Recorded information:

- Opening Delimiter -

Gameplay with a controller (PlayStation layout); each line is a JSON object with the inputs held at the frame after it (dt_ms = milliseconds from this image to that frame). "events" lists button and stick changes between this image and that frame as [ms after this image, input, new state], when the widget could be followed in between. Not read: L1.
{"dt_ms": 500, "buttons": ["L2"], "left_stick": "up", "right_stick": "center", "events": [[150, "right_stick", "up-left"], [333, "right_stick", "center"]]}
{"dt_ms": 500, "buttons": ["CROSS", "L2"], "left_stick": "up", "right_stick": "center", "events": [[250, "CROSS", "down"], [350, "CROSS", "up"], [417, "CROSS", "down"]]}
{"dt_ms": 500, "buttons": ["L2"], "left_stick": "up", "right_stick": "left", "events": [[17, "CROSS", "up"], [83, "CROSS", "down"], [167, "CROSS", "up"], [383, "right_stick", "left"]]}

- Closing Delimiter -

What the exercise asks:
The answer must be every line of the data that contains the word "down".

Response to this task:
{"dt_ms": 500, "buttons": ["CROSS", "L2"], "left_stick": "up", "right_stick": "center", "events": [[250, "CROSS", "down"], [350, "CROSS", "up"], [417, "CROSS", "down"]]}
{"dt_ms": 500, "buttons": ["L2"], "left_stick": "up", "right_stick": "left", "events": [[17, "CROSS", "up"], [83, "CROSS", "down"], [167, "CROSS", "up"], [383, "right_stick", "left"]]}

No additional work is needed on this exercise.